I’m starting a new topic because this one was closed automatically: Flame elastic scaling
Thanks for the fix @chrismccord, this did in fact solve the elastic scaling problem. I had three machines for three cast
calls.
Unfortunately I ran into a new issue: very shortly after booting up the machines they time out, in the middle of execution.
These are the error logs I’m seeing repeatedly for each failing function call:
2024-02-21T11:26:44Z app[148e461a10d638] ams [info]11:26:44.592 [error] Task #PID<0.2971.0> started from #PID<0.2866.0> terminating
2024-02-21T11:26:44Z app[148e461a10d638] ams [info]** (stop) exited in: FLAME.Pool.call(PhoenixAlbums.ImageProcessor, #Function<4.5096088/0 in Ph
oenixAlbumsWeb.Upload.resize_and_save_images/2>, [timeout: 30000])
2024-02-21T11:26:44Z app[148e461a10d638] ams [info] ** (EXIT) time out
2024-02-21T11:26:44Z app[148e461a10d638] ams [info] (flame 0.1.9) lib/flame/pool.ex:242: FLAME.Pool.exit!/3
2024-02-21T11:26:44Z app[148e461a10d638] ams [info] (elixir 1.16.0) lib/task/supervised.ex:101: Task.Supervised.invoke_mfa/2
2024-02-21T11:26:44Z app[148e461a10d638] ams [info] (elixir 1.16.0) lib/task/supervised.ex:36: Task.Supervised.reply/4
2024-02-21T11:26:44Z app[148e461a10d638] ams [info]Function: #Function<5.33535024/0 in FLAME.Pool.cast/2>
2024-02-21T11:26:44Z app[148e461a10d638] ams [info] Args: []

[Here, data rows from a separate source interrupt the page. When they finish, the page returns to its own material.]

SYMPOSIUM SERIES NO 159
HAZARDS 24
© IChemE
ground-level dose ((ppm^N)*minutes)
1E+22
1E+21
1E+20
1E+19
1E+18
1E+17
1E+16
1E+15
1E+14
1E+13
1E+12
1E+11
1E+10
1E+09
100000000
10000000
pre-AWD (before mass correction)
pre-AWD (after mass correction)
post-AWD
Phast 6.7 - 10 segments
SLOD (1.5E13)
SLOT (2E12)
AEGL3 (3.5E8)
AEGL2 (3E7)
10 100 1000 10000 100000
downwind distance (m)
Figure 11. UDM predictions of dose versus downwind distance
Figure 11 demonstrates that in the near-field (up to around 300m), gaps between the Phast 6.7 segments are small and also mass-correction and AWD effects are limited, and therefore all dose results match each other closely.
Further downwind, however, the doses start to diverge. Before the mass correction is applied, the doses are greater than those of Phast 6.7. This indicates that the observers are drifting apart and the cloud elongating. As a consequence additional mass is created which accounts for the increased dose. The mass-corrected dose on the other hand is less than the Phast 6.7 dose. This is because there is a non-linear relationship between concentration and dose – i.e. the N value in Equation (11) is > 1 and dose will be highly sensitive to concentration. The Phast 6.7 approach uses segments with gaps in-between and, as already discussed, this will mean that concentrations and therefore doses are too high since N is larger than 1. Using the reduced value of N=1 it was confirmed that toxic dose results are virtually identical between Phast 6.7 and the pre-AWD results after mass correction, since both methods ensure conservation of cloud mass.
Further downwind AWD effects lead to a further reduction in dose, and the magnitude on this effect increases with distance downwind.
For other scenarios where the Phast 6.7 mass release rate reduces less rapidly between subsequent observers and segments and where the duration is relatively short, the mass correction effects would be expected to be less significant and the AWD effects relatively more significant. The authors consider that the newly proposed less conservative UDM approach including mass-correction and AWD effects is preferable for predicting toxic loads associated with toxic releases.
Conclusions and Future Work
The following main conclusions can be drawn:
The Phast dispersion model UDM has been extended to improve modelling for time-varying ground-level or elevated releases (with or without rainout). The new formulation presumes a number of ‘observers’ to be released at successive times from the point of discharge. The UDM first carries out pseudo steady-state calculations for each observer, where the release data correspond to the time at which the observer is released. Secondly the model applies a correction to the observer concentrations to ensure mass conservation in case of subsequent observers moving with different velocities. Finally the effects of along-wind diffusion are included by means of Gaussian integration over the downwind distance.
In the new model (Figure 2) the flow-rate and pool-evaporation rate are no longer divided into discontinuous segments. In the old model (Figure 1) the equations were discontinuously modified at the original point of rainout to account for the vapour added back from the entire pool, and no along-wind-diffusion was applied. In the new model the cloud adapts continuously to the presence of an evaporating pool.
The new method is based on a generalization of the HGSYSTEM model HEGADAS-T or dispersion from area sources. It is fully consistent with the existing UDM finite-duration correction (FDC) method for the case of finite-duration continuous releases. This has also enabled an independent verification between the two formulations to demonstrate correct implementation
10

In these examples I tried to process about 15 small images, and after a few seconds the errors messages flood the logs, and only about the first two or three images are processed.
These are the relevant Pool config values:
shutdown_timeout: 120_000,
idle_shutdown_after: 120_000,
timeout: 120_000,
min: 0,
max: 10,
max_concurrency: 1,
single_use: true,
log: :debug,
I also added this terminator config:
config :flame, :terminator, shutdown_timeout: :timer.minutes(5)
but these seem to have no effect.
I don’t know where the 30000
timeout config is coming from, it seems to be a default value. Also, the logs refer to FLAME.Pool.call
(which in fact has this exact timeout option from the default Pool configs) but in my code I’m only calling FLAME.Pool.cast
and I have updated timeouts.
I wonder if there are any more configs I can add to this? Please let me know if I can provide any more info or try other methods to resolve this.